To do> Only the line with "1295 516 983" and the lines after it, through the end of the material, belong in the answer; repeat them exactly.

Supplied data>
════════════════════
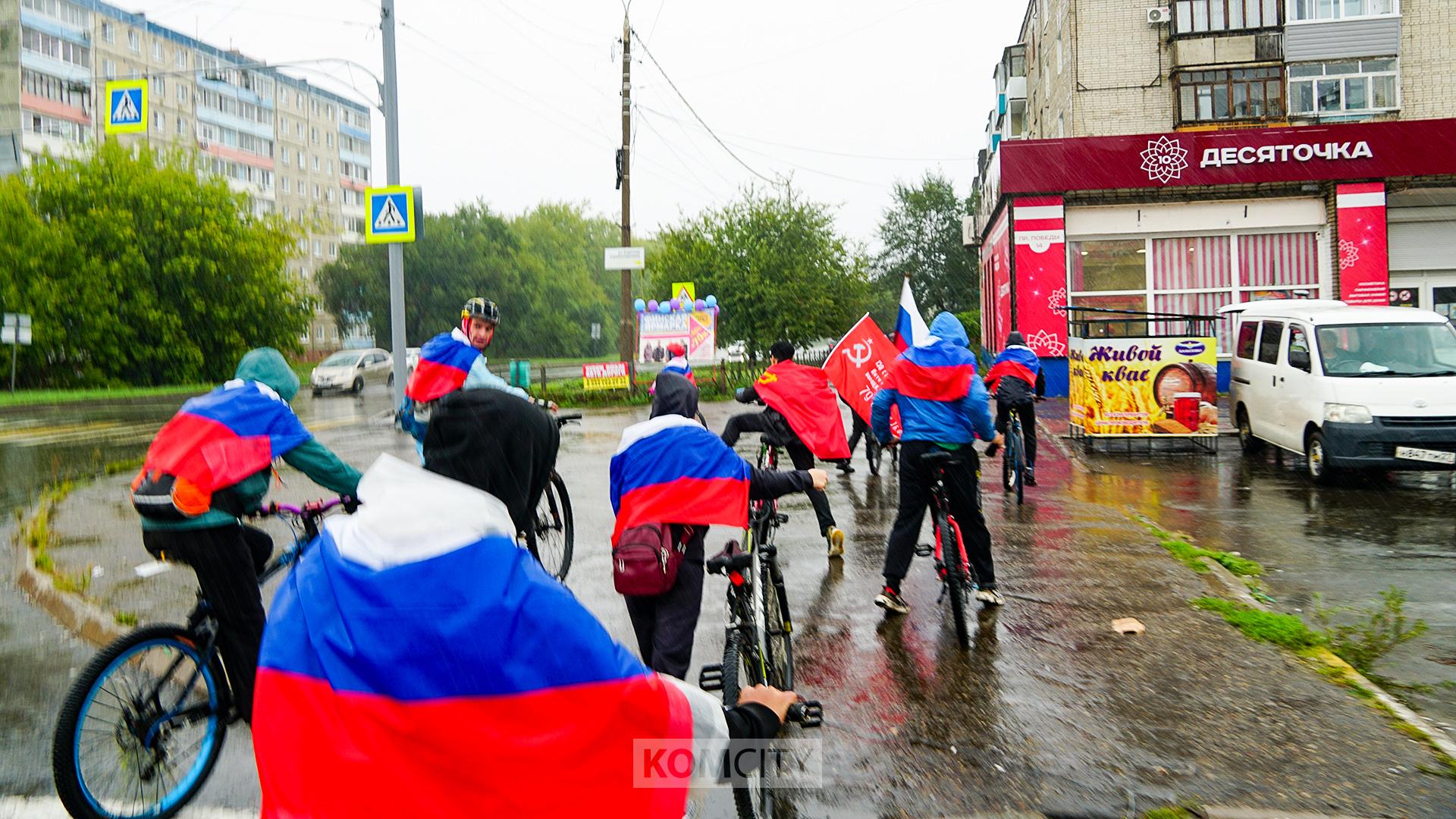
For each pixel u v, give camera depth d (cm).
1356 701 491
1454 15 2648
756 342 3272
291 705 169
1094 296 2320
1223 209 2286
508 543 175
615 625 629
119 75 7038
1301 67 2675
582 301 9512
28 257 3647
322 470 410
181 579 738
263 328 4212
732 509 407
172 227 3922
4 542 889
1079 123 2798
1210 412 1382
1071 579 730
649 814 175
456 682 164
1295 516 983
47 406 2798
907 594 703
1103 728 464
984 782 411
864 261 3438
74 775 355
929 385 635
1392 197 2398
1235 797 394
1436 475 1213
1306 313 1262
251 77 8175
════════════════════
Answer to the exercise>
1295 516 983
47 406 2798
907 594 703
1103 728 464
984 782 411
864 261 3438
74 775 355
929 385 635
1392 197 2398
1235 797 394
1436 475 1213
1306 313 1262
251 77 8175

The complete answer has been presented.